2) Gently pry open as many of my partner’s Tool Drawers as I can, so I can USE their tools for more fun, for both of us.


3) While rummaging, take mental pictures of Tools I’ve never seen before, and may have no idea right now how to use. Gems for growing my future Tool Box.


4) And.... leave a few Tools behind in their Tool Box, that perhaps they can find and learn how to use later, with other dancers.


Hmmn. I’m realizing that I am doing better with Intermediate Tool Box dancers, because I’m having more FUN with them, because I’m learning MORE from them. Call me Selfish!


We ALL need to constantly open and share our Tool Boxes. They are Treasure Boxes for other dancers. They NEED to be shared.


The hardest thing always in life, and on the dance floor, is to learn the things that we don’t know exist. That is MOST of what happens on the dance floor. By constantly rummaging in each other’s Dance Tool Boxes, we can find those Treasures that we know nothing about.

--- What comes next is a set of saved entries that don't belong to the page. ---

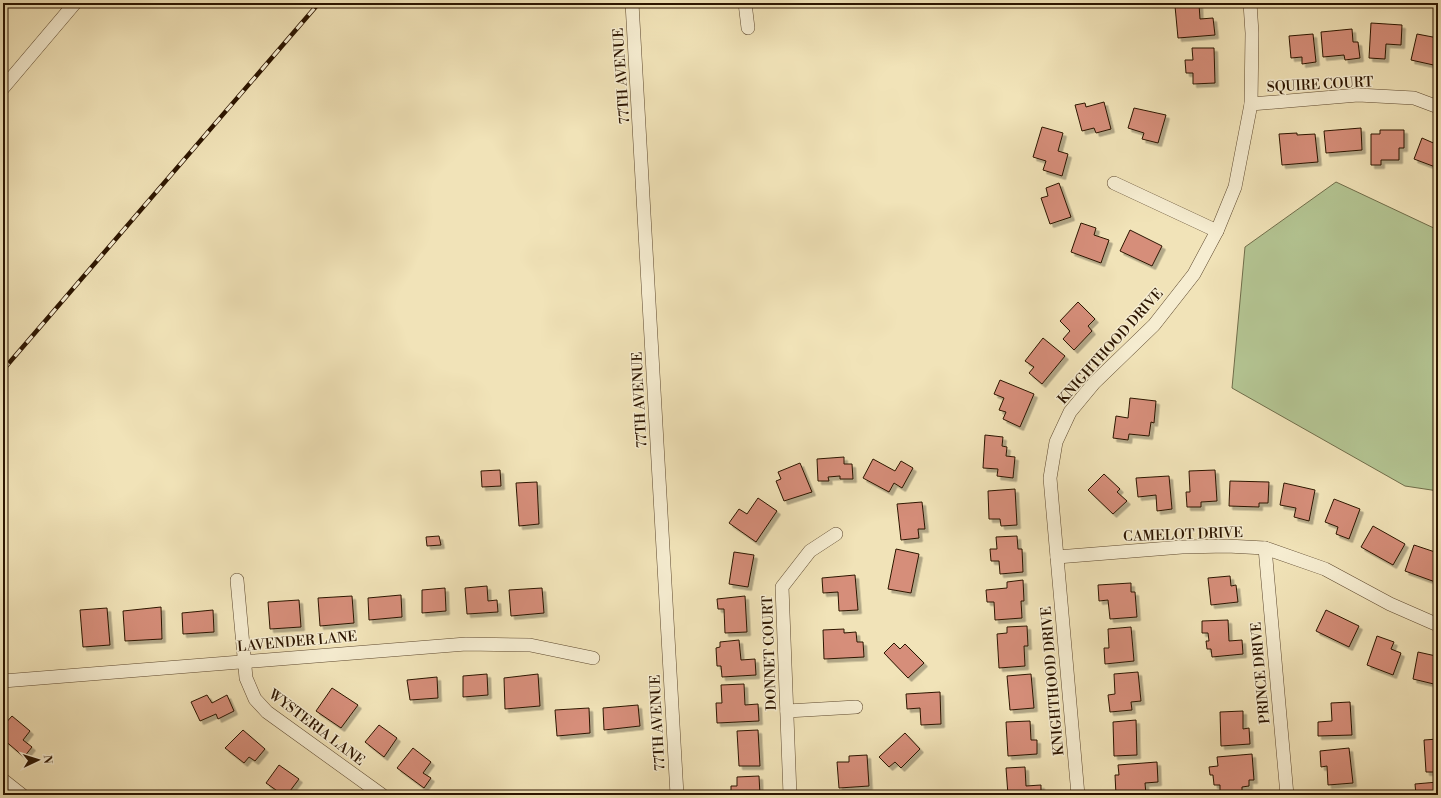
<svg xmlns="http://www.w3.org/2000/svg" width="1441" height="798" font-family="'Libre Bodoni',serif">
<defs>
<filter id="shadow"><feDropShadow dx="3.5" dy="3.5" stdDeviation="0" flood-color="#0004"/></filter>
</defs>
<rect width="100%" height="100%" fill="#f1e3b8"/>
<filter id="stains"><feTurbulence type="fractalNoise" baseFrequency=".005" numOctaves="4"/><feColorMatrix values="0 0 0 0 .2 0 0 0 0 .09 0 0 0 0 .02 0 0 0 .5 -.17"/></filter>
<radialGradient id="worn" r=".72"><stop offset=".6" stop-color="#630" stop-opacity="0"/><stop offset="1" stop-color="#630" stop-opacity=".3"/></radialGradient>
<path fill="#b4c593" stroke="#706d4a" d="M1336 182 1438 230V491L1405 486 1232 388 1245 247Z"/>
<g fill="#d68e7a" stroke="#2c1500" filter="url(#shadow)">
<path d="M1199 4 1200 19 1213 18 1215 35 1178 38 1175 6Z"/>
<path d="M1371 23 1402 25 1401 45 1386 44 1385 59 1369 58Z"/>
<path d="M1352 29 1353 42H1358L1360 58 1345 60 1344 55 1323 57 1321 32Z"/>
<path d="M1313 34 1316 62 1302 64V57L1291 58 1289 36Z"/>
<path d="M1417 34 1438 38V66L1411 60Z"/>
<path d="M1192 48H1214L1215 83 1193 84V73H1186L1185 60H1193Z"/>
<path d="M1104 102 1111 129 1096 133 1094 128 1082 131 1075 105 1085 103 1086 107Z"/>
<path d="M1134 108 1166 115 1158 143 1142 139 1144 133 1128 128Z"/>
<path d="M1042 127 1063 133 1058 151 1068 154 1062 176 1043 170 1046 161 1033 157Z"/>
<path d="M1361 128 1362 150 1326 153 1324 131Z"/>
<path d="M1380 130H1404V148H1399V160H1381V165H1371V134H1380Z"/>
<path d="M1297 133V135L1315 134 1318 162 1282 165 1279 134Z"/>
<path d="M1422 138 1438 145V168L1414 159Z"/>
<path d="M1059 183 1071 217 1050 224 1041 198 1048 196 1046 188Z"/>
<path d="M1081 223 1096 228 1094 235 1109 240 1101 263 1071 252Z"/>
<path d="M1130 230 1162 246 1152 266 1120 251Z"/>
<path d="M1078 302 1095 319 1088 326 1092 331 1074 350 1063 339 1070 331 1060 321Z"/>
<path d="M1043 338 1065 356 1042 384 1029 373 1034 367 1025 361Z"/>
<path d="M1000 380 1034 394 1020 427 1003 419 1006 412 999 410 1004 398 994 394Z"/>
<path d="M1130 398 1156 401 1154 423 1151 422 1149 436 1129 434 1128 440 1113 438 1116 416 1128 418Z"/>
<path d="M985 435 1003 437 1002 446 1007 447 1006 456 1015 457 1013 478 997 476 998 469 983 468Z"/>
<path d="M844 457V464H852L853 479H840V476L828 477 829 481H818L817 459Z"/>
<path d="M873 459 895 471 901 461 913 468 902 488 894 483 889 492 863 478Z"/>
<path d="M800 463 812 492 784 501 776 481 781 479 778 472Z"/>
<path d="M500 470 501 486 482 487 481 471Z"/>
<path d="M1215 470 1217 501 1201 502V507H1187L1186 492H1190L1189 471Z"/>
<path d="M1104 474 1120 489 1117 492 1127 501 1113 514 1088 490Z"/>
<path d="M1169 476 1172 509 1157 511 1156 495 1138 497 1136 478Z"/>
<path d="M1230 481 1269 482 1268 503H1259V507L1229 506Z"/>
<path d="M537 482 539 524 519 526 516 483Z"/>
<path d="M1284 483 1315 490 1309 521 1294 517 1296 508 1280 505Z"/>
<path d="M1015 489 1017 525 1001 526 1000 519H989L988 491Z"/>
<path d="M758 498 777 511 756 542 729 523 739 509 747 514Z"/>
<path d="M1334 499 1360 509 1349 539 1336 534 1338 527 1325 522Z"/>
<path d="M922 502 925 529H918L919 538 901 540 897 504Z"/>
<path d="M1373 526 1405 544 1393 565 1361 547Z"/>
<path d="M439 536 441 545 427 546 426 537Z"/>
<path d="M1017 536 1018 549H1022L1023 572 1000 574 999 561H991L990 549H997L996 537Z"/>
<path d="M1414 545 1438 553V583L1405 571Z"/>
<path d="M896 549 919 554 911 593 888 589Z"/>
<path d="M734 552 754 555 748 587 729 584Z"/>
<path d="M855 575 858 610 839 611 838 592 823 593 822 578Z"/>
<path d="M1230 576 1231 586 1236 585 1238 602 1211 605 1208 578Z"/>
<path d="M1023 580 1024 601H1021L1022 618 995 620 994 602H987L986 590 1007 588V582Z"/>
<path d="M1131 583V592H1135L1137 617 1110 619 1108 600 1099 601 1098 585Z"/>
<path d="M487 586 488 601 497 600 498 612 467 614 465 588Z"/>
<path d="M445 588 446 611 422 613V590Z"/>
<path d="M542 588 544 613 511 616 509 590Z"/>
<path d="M401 595 402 617 369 620 368 598Z"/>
<path d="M352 596 354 623 320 626 318 598Z"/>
<path d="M745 596 747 632 725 633 724 609H718L717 599Z"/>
<path d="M299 600 301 627 270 629 268 602Z"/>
<path d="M161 607 162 639 125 641 123 611Z"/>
<path d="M107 608 110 645 83 647 80 610Z"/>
<path d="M213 610 214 632 183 634 182 613Z"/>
<path d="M1326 610 1359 626 1349 647 1316 631Z"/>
<path d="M1228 620 1229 641 1242 640 1243 654 1212 657 1211 649H1207L1206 641H1209L1208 633H1202V621Z"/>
<path d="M1027 626 1028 646H1024L1025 666 999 668 997 634 1007 633V627Z"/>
<path d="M1131 627 1134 661 1105 664 1104 648H1109L1108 629Z"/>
<path d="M844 629V633L856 632 857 642H863L864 657 824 659 823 630Z"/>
<path d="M1377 636 1394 642 1391 649 1401 653 1393 675 1367 665Z"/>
<path d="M739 640 741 660 755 659 756 675 722 677 721 666H717L716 648 720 647V642Z"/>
<path d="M894 643 900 649 905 644 924 663 908 678 884 653Z"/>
<path d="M1418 652 1436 656 1434 662 1438 663V685L1413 679Z"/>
<path d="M1138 672 1141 701 1131 702 1132 710 1110 712 1108 695 1115 694 1114 674Z"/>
<path d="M487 674 488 695 463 697V676Z"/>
<path d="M538 674 540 706 505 709 504 678Z"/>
<path d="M1031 674 1034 708 1010 710 1007 676Z"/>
<path d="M437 677 438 698 410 700 407 680Z"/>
<path d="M744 684 745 705 758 704 759 721 717 723 716 703H722L721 685Z"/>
<path d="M332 688 358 705 341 728 316 711Z"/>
<path d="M940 692 941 724 921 725 920 708 907 709 906 694Z"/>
<path d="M207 695 212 703 227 695 234 711 218 719 216 714 200 721 191 702Z"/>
<path d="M1350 702 1352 735 1318 736V722L1332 721 1331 703Z"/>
<path d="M638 705 640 726 604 730 603 708Z"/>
<path d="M589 708 590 733 557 736 555 710Z"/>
<path d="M1243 711V729L1249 728 1250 744 1221 746 1220 712Z"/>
<path d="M12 716 30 731 23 740 32 747 24 757 3 739V726Z"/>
<path d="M1136 720 1137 755 1114 756 1113 722Z"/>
<path d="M1030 721 1031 740H1037V754L1008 756 1006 722Z"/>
<path d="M379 725 397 738 384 757 365 742Z"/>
<path d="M243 730 265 749 255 761 249 757 244 763 225 748Z"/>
<path d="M758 730 760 766H739L737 731Z"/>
<path d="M905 733 920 749 901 768 895 762 889 767 879 757Z"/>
<path d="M1438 739V772H1426L1424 740Z"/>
<path d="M413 748 431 762 423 773 431 778 424 788 397 768Z"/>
<path d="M1349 748 1353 783 1328 785 1327 766 1321 767 1320 751Z"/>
<path d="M1252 754 1254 780H1249V786L1242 787V794L1220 795V785H1214L1213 775H1210L1209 767 1218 766 1217 757Z"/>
<path d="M867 755 869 786 839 788 837 762H849V756Z"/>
<path d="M1157 762 1158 782 1145 783 1146 795H1116L1115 775H1119L1118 765Z"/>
<path d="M279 765 299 779 287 795H283L266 783Z"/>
<path d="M1025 767 1026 786 1041 785V795H1008L1006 768Z"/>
<path d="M759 776 760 795H731V786H737V777Z"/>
<path d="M1438 782V795H1416L1415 784Z"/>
<path d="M1369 791V795H1349L1348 793Z"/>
</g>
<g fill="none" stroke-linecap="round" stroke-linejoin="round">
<g stroke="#5d482e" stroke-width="14">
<g id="minor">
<path d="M632 3 677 795"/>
<path d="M745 3 748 28"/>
<path d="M3 88 75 3"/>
<path d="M1251 104 1358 95 1414 98 1438 107"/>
<path d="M1114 183 1217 231"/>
<path d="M1265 548 1287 795"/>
<path d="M1057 557 1182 547 1227 546 1265 548 1325 569 1390 604 1438 625"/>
<path d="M237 580 246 678 255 699 267 712 382 795"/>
<path d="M3 681 466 644 530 645 593 658"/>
<path d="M787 711 856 707"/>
<path d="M3 780 22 795"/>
<path d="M790 795 782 587 810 551 836 534"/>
<path d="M1078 795 1050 478 1056 442 1070 412 1094 383 1154 325 1194 274 1217 231 1235 187 1251 104 1252 33 1250 3"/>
</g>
</g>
<use href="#minor" stroke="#f6edd1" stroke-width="13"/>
<g stroke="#2c1500" stroke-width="4.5">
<path id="rail" d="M3 370 319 3"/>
</g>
<use href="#rail" stroke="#f6edd1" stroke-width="3" stroke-dasharray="9" stroke-linecap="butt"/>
</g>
<g text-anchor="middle" stroke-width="3" stroke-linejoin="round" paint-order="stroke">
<g font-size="14" fill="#2c1500" stroke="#f6edd1">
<text transform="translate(621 76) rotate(-94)" y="5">77TH AVENUE</text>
<text transform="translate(1320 84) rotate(-3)" y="5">SQUIRE COURT</text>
<text transform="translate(1110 346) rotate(-48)" y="5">KNIGHTHOOD DRIVE</text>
<text transform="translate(639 400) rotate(-93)" y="5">77TH AVENUE</text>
<text transform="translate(1183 534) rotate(-2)" y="5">CAMELOT DRIVE</text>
<text transform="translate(297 641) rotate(-5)" y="5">LAVENDER LANE</text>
<text transform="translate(769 653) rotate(-92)" y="5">DONNET COURT</text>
<text transform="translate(1260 673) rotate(-95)" y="5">PRINCE DRIVE</text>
<text transform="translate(1052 681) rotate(-95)" y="5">KNIGHTHOOD DRIVE</text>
<text transform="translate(657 723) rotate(-93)" y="5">77TH AVENUE</text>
<text transform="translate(317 727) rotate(37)" y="5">WYSTERIA LANE</text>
</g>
</g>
<rect width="1441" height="798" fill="none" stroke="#f1e3b8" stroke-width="16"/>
<rect x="4" y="4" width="1433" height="790" fill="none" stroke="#2c1500" stroke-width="2"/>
<rect x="8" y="8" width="1425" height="782" fill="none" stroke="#2c1500"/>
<g transform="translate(38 760) rotate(86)" stroke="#f6edd1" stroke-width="3" paint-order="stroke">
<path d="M0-3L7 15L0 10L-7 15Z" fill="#2c1500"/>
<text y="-6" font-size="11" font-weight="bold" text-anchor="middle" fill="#2c1500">N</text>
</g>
<rect width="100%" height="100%" filter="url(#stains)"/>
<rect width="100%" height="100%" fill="url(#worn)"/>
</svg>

Rummage through my Tool Box, anytime, on or off the dance floor. Ask questions. Try new stuff. Break my Boxes. Please!


No matter how big or small your Tool Box, share it with me. There is something in it that I’ve never experienced. I swear, there are dance tools that were invented for a particular note in a particular song. I’d love to have that tool, for that note in the future.



In 2024, my "Treasure Hunt" model has been involving into a different, but closely linked model:


Just 2 Little Things


The concept is this: Try, in every single dance, to give your partner something nice, and be open ​for and looking to get some gift back from them.


The "gift exchange" piece of that is powerful in coming together as partners, working together, ​as equals on the dance floor.


The "something" can be a wide variety of things:


Something I do / or know / or think, that you might not know about.


Recognizing that every partner knows stuff about dancing that you do not. It very carefully avoids ​"I know more than you and you should do..."., instead replacing it with "this is an idea for you to ​consider", in the context of TRADING dance ideas and growing togethe​r​.


It does not have to be verbal. We're dancing! The communication and connection in dance ​is often far better and clear and subtle than words. Use i​t​!


The "something" can also just be a great compliment, in the form ​of

a smil​e,

or noting something cool your partner has just do​ne

Or asking about something they just d​i​d


The dance floor is a fearsome place.... We all need affirmation. If BOTH partners are trying the​ir best to give it, connection magic happen​s​.